| Data entries |
..........

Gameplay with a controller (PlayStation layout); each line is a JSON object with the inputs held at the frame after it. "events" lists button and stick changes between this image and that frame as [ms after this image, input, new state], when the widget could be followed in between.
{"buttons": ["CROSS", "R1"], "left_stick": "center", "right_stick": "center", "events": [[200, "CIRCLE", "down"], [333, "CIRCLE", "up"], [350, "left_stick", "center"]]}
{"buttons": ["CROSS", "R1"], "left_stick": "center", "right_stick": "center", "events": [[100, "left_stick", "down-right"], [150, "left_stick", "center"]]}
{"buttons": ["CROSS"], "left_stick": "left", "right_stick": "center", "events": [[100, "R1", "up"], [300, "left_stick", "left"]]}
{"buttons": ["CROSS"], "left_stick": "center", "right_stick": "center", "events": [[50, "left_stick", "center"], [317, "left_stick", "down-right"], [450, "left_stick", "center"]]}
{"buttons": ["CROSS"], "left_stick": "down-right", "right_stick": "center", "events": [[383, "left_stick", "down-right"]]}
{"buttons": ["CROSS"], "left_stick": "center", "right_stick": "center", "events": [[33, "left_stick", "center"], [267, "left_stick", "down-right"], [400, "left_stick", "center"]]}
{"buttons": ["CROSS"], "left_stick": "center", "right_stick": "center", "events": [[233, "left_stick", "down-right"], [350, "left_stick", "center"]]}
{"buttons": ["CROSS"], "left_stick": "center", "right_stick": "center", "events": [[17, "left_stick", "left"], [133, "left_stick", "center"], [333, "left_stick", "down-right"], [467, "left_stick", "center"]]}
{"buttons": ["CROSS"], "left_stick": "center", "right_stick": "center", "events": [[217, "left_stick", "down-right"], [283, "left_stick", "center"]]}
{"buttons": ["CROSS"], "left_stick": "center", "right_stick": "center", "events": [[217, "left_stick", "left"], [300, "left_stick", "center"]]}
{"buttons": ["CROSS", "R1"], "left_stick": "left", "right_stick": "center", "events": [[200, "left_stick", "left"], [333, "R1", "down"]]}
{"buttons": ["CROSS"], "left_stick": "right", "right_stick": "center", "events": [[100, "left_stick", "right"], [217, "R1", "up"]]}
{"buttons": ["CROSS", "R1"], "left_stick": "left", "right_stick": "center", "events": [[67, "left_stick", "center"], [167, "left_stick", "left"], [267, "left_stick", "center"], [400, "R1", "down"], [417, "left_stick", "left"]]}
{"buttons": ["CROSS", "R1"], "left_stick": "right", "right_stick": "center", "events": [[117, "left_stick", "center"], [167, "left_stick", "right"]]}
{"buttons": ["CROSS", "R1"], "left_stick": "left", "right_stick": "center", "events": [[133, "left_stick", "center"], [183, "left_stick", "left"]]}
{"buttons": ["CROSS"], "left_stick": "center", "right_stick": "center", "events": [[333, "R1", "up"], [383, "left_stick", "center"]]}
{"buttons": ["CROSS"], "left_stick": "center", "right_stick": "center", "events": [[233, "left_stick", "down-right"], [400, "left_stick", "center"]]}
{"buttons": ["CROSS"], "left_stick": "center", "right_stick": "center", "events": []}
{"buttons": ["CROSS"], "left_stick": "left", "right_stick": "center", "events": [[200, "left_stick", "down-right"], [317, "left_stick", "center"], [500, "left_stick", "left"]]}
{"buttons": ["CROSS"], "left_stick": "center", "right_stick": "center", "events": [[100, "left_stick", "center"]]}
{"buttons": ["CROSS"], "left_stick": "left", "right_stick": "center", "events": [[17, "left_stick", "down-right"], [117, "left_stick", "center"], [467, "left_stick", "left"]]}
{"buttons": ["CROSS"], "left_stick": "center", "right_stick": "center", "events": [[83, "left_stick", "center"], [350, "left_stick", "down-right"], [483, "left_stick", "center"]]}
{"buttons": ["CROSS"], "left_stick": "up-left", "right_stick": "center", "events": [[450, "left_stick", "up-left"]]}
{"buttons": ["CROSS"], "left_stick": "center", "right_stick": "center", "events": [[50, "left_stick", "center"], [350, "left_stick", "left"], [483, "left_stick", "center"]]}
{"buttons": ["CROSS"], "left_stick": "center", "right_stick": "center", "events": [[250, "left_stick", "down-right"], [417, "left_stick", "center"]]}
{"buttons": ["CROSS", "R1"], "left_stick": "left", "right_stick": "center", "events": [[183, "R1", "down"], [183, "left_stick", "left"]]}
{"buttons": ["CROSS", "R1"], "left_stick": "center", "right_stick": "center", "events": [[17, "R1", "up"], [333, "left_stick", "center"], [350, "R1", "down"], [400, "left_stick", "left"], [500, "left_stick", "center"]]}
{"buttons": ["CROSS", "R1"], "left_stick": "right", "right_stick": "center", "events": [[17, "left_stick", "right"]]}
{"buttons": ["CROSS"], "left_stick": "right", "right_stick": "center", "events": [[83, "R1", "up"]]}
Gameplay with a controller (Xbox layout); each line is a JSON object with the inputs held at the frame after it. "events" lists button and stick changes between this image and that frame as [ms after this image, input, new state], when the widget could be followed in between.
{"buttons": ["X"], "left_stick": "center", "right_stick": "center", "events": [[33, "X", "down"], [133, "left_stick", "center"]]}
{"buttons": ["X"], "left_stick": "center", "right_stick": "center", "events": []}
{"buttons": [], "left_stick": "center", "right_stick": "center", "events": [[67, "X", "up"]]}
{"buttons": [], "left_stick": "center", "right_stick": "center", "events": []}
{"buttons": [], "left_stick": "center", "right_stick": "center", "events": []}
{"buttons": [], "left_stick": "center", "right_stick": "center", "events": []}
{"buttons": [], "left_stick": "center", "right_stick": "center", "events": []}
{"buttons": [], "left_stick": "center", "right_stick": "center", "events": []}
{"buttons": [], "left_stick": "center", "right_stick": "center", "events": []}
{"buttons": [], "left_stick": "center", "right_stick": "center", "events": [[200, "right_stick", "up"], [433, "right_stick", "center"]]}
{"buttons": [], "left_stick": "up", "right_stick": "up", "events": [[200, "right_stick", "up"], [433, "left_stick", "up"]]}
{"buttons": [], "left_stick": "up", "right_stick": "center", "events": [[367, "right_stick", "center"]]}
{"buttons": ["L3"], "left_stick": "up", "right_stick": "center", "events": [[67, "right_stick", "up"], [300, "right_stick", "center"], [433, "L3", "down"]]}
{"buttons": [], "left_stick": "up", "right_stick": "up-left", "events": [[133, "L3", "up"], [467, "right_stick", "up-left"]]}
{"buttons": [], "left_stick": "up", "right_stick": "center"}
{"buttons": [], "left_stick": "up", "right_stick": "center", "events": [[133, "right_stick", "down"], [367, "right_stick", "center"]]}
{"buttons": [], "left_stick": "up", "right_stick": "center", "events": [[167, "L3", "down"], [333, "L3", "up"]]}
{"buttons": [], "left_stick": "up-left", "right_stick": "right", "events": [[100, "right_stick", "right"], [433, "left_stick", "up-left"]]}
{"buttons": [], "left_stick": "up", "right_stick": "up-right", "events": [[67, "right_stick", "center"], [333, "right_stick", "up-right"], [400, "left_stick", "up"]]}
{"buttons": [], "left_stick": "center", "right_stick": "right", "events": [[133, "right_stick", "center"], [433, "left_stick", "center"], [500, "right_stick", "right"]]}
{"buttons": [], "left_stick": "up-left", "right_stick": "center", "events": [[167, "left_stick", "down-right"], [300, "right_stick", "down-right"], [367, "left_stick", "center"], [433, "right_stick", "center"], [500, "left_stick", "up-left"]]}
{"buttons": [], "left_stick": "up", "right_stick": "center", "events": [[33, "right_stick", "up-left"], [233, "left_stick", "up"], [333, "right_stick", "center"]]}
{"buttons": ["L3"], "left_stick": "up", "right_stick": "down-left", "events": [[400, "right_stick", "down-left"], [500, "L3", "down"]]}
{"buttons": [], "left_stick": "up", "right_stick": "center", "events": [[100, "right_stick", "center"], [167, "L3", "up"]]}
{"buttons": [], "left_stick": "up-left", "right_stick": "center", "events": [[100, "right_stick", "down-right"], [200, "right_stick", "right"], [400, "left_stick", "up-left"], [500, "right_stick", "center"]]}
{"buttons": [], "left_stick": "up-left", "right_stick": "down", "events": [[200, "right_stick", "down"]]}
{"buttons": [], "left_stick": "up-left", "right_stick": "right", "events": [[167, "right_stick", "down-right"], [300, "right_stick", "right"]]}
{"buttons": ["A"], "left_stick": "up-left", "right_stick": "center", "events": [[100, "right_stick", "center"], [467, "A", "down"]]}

..........

| TASK OBJECTIVE |
How many lines in the data above contain the string "that"? Reply with only the number.

| TASK OUTPUT |
2